On 27-Jul-09, at 3:44 PM, Frank Middleton wrote:

On 07/27/09 01:27 PM, Eric D. Mudama wrote:

Everyone on this list seems to blame lying hardware for ignoring
commands, but disks are relatively mature and I can't believe that
major OEMs would qualify disks or other hardware that willingly ignore
commands.

You are absolutely correct, but if the cache flush command never makes
it to the disk, then it won't see it. The contention is that by not
relaying the cache flush to the disk,

No - by COMPLETELY ignoring the flush.

VirtualBox caused the OP to lose
his pool.

IMO this argument is bogus because AFAIK the OP didn't actually power
his system down, so the data would still have been in the cache, and
presumably have eventually have been written. The out-of-order writes
theory is also somewhat dubious, since he was able to write 10TB without
VB relaying the cache flushes.

Huh? Of course he could. The guest didn't crash while he was doing it!
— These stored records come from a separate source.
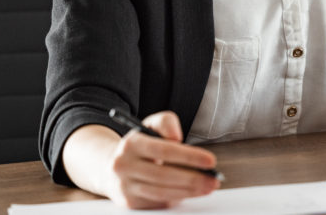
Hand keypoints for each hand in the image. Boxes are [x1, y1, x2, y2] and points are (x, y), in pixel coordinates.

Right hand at [102, 111, 219, 208]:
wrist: (111, 169)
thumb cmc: (139, 146)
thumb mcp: (150, 126)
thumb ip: (166, 122)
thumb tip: (177, 138)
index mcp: (131, 143)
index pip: (163, 149)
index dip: (189, 156)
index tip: (211, 160)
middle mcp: (124, 165)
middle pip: (163, 175)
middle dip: (193, 178)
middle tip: (213, 179)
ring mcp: (125, 186)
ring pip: (162, 192)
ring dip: (189, 191)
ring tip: (208, 187)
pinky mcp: (130, 202)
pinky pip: (158, 202)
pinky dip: (177, 198)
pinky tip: (191, 192)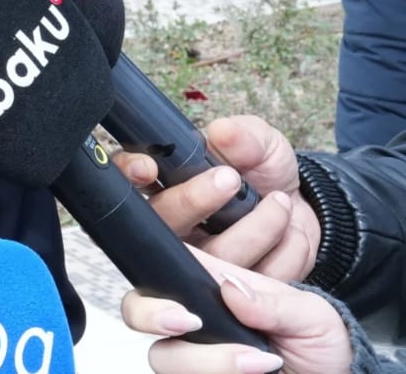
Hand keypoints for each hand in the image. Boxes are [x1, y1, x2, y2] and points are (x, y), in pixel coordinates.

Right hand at [114, 115, 320, 280]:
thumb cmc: (266, 173)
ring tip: (280, 203)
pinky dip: (281, 256)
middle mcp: (171, 226)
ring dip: (252, 229)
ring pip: (208, 257)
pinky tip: (292, 235)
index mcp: (164, 183)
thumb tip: (224, 133)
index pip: (126, 177)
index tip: (148, 167)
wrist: (301, 212)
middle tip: (230, 179)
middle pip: (158, 223)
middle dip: (191, 200)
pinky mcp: (229, 294)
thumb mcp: (262, 145)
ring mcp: (197, 263)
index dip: (129, 174)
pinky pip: (249, 282)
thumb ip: (246, 136)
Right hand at [122, 246, 352, 373]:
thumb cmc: (319, 345)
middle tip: (188, 324)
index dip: (152, 278)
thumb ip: (273, 302)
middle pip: (138, 311)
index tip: (181, 305)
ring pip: (162, 357)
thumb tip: (229, 288)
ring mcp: (193, 357)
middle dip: (151, 316)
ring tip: (259, 365)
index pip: (162, 268)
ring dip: (207, 362)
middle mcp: (194, 322)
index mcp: (212, 289)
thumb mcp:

The corruption occurred when the guest crashed (iirc). And the "out of order theory" need not be the *only possible* explanation, but it *is* sufficient.

This is all highly hardware dependant,

Not in the least. It's a logical problem.

and AFAIK no one ever asked the OP what hardware he had, instead,
blasting him for running VB on MSWindows.

Which is certainly not relevant to my hypothesis of what broke. I don't care what host he is running. The argument is the same for all.

Since IIRC he was using raw
disk access, it is questionable whether or not MS was to blame, but
in general it simply shouldn't be possible to lose a pool under
any conditions.

How about "when flushes are ignored"?


It does raise the question of what happens in general if a cache
flush doesn't happen if, for example, a system crashes in such a way
that it requires a power cycle to restart, and the cache never gets
flushed.

Previous explanations have not dented your misunderstanding one iota.

The problem is not that an attempted flush did not complete. It was that any and all flushes *prior to crash* were ignored. This is where the failure mode diverges from real hardware.

Again, look:

A B C FLUSH D E F FLUSH<CRASH>

Note that it does not matter *at all* whether the 2nd flush completed. What matters from an integrity point of view is that the *previous* flush was completed (and synchronously). Visualise this on the two scenarios:

1) real hardware: (barring actual defects) that A,B,C were written was guaranteed by the first flush (otherwise D would never have been issued). Integrity of system is intact regardless of whether the 2nd flush completed.

2) VirtualBox: flush never happened. Integrity of system is lost, or at best unknown, if it depends on A,B,C all completing before D.


...

Of course the ZIL isn't a journal in the traditional sense, and
AFAIK it has no undo capability the way that a DBMS usually has,
but it needs to be structured so that bizarre things that happen
when something as robust as Solaris crashes don't cause data loss.

A lot of engineering effort has been expended in UFS and ZFS to achieve just that. Which is why it's so nutty to undermine that by violating semantics in lower layers.

The nightmare scenario is when one disk of a mirror begins to
fail and the system comes to a grinding halt where even stop-a
doesn't respond, and a power cycle is the only way out. Who
knows what writes may or may not have been issued or what the
state of the disk cache might be at such a time.

Again, if the flush semantics are respected*, this is not a problem.

--Toby

* - "When this operation completes, previous writes are verifiably on durable media**."

** - Durable media meaning physical media in a bare metal environment, and potentially "virtual media" in a virtualised environment.